BAKER vs. NELSON (1972): ABERROSEXUAL SO-CALLED “MARRIAGE” NOT A RIGHT.

SCOTUS RULED IN 1972: ABERROSEXUAL SO-CALLED “MARRIAGE” NOT A CONSTITUTIONAL RIGHT! WHAT PART DON’T EXTREMISTS UNDERSTAND?

Baker vs. Nelson

In 1971, the Minnesota Supreme Court became one of the first in the United States to rule on the issue of aberrosexual so-called “marriage.”  In Baker v. Nelson (291 Minn. 310, 191 N.W.2d 185), the Court held that the Minnesota law prohibiting marriage between individuals of the same sex did not violate the constitution and therefore must be upheld.  The case was appealed all the way up to the United States Supreme Court which dismissed the case for “want of a substantial federal question”, establishing the legal precedent which exists to this day that individuals of the same sex do not have the right to “marry.”

The U.S. Supreme Court already ruled there is no constitutional right to same-sex so-called ‘marriage’ —in 1972! The case, Baker v. Nelson, is the very first case in which anyone ever asserted that the Constitution of the United States grants the right to legally “marry” a person of the same sex.

Baker v. Nelson began when two aberrosexuals, Richard John Baker and James Michael McConnell, applied for a marriage license in May 1970 with a court clerk in Minneapolis, named Gerald R. Nelson. The two aberrosexuals were refused the license because Minnesota law defined Marriage as a union of “persons of the opposite sex.”
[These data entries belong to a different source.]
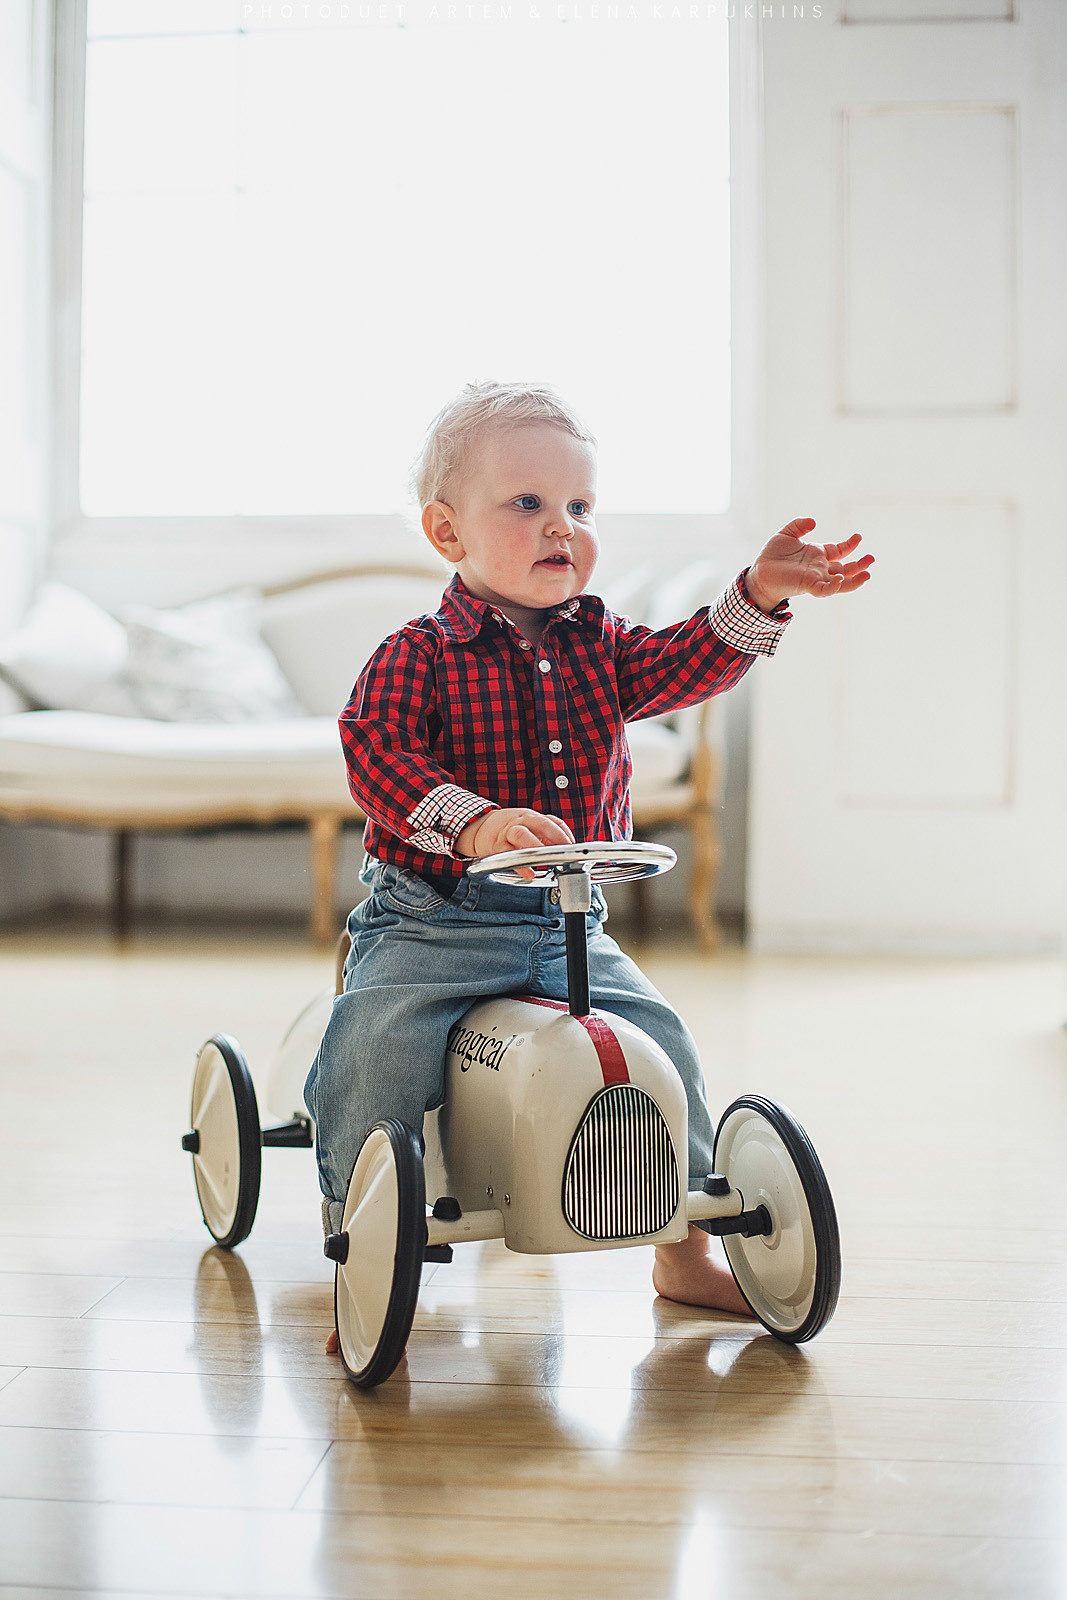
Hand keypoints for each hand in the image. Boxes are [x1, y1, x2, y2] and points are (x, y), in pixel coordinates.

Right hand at [456, 808, 574, 880]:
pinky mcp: (496, 846)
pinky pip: (507, 854)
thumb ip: (547, 834)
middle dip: (556, 837)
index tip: (573, 847)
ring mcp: (507, 833)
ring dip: (535, 847)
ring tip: (546, 860)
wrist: (480, 826)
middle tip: (566, 851)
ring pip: (522, 835)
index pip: (553, 822)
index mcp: (532, 817)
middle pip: (540, 824)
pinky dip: (519, 865)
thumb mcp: (529, 824)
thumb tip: (567, 849)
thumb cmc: (510, 827)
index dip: (564, 834)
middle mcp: (520, 822)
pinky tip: (529, 873)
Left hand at [746, 518, 873, 611]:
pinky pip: (825, 589)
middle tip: (872, 558)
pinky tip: (840, 579)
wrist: (759, 572)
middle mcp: (820, 568)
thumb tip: (814, 521)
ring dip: (854, 579)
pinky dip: (834, 586)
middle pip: (845, 568)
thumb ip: (800, 525)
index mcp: (817, 555)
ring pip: (841, 582)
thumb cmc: (772, 556)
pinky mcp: (808, 585)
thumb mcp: (786, 534)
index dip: (850, 545)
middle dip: (859, 565)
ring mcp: (815, 577)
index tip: (858, 537)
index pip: (839, 551)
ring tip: (867, 574)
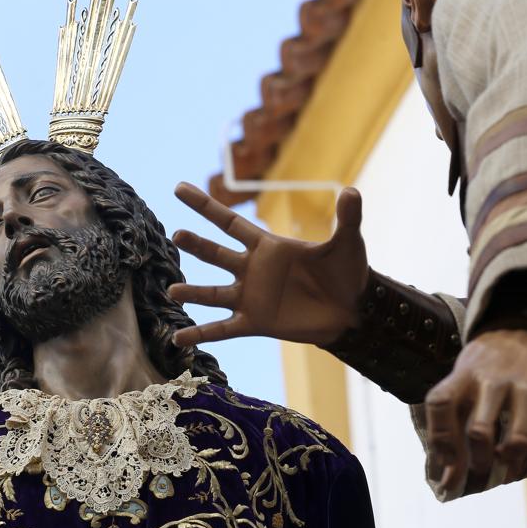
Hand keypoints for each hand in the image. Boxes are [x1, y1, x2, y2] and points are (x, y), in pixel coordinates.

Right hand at [168, 182, 368, 345]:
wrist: (353, 312)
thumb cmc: (348, 274)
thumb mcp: (347, 243)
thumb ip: (347, 218)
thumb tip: (353, 191)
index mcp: (267, 247)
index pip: (229, 222)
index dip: (205, 205)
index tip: (179, 188)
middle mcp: (252, 270)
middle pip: (216, 254)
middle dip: (197, 244)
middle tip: (177, 235)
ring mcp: (250, 297)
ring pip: (213, 294)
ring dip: (193, 293)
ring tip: (172, 290)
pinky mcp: (254, 323)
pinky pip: (222, 329)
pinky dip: (200, 334)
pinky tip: (178, 339)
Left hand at [424, 329, 526, 494]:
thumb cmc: (492, 361)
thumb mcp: (465, 373)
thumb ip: (454, 414)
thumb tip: (444, 473)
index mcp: (464, 374)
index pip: (440, 406)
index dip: (439, 443)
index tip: (444, 470)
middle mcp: (494, 379)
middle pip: (479, 432)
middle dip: (477, 462)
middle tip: (479, 469)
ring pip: (518, 440)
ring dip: (510, 462)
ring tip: (507, 464)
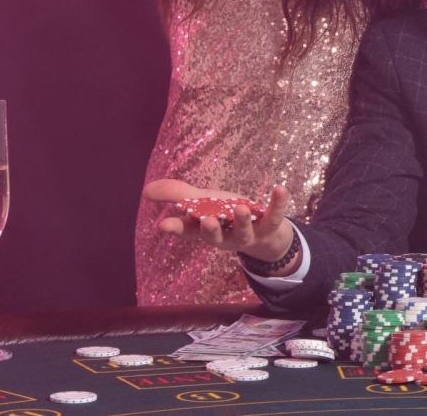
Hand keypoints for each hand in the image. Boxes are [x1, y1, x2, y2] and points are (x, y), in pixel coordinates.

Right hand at [142, 179, 292, 261]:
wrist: (266, 234)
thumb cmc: (228, 215)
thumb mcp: (203, 203)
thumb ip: (177, 195)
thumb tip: (146, 190)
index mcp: (206, 230)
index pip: (188, 232)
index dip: (177, 229)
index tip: (164, 226)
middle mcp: (226, 235)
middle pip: (216, 237)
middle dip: (211, 230)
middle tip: (207, 221)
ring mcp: (249, 234)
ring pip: (244, 231)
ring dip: (243, 221)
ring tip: (243, 208)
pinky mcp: (270, 227)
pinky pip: (275, 216)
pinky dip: (278, 203)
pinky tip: (280, 189)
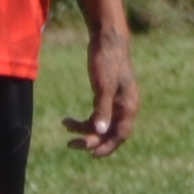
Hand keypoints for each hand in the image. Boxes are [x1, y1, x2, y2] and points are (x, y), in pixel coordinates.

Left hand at [68, 27, 138, 154]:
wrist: (107, 39)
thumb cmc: (107, 60)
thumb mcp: (103, 86)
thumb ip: (103, 109)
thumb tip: (100, 131)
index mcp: (129, 106)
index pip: (120, 135)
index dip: (107, 147)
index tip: (92, 155)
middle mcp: (125, 107)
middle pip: (109, 133)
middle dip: (91, 140)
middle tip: (70, 144)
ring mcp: (117, 102)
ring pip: (102, 125)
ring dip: (84, 130)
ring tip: (65, 126)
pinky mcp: (107, 96)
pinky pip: (97, 116)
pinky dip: (84, 120)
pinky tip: (67, 121)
A Circuit Court agreed with the clerk and specifically barred the issuance of such a license, leading the two aberrosexuals to appeal the decision. On October 15, 1971, the Supreme Court of Minnesota ruled that the state’s Marriage law did not permit same-sex individuals to “marry,” and that this “does not offend … the United States Constitution.” Minnesota’s highest court pointed out that Marriage “is a union of man and woman” and is an institution “as old as the book of Genesis.”

The case was appealed directly to the U.S. Supreme Court — which at the time, was required to accept all such appeals (this is no longer true). The Supreme Court ruled on the case on October 10, 1972, declaring (in full): “Appeal from Sup. Ct. Minn. dismissed for want of substantial federal question.”

So what part of “no” do extremists not understand? What makes them think they can call their sexual behavioral choices a “right,” then file sham lawsuits seeking to impose this lunacy on everyone else?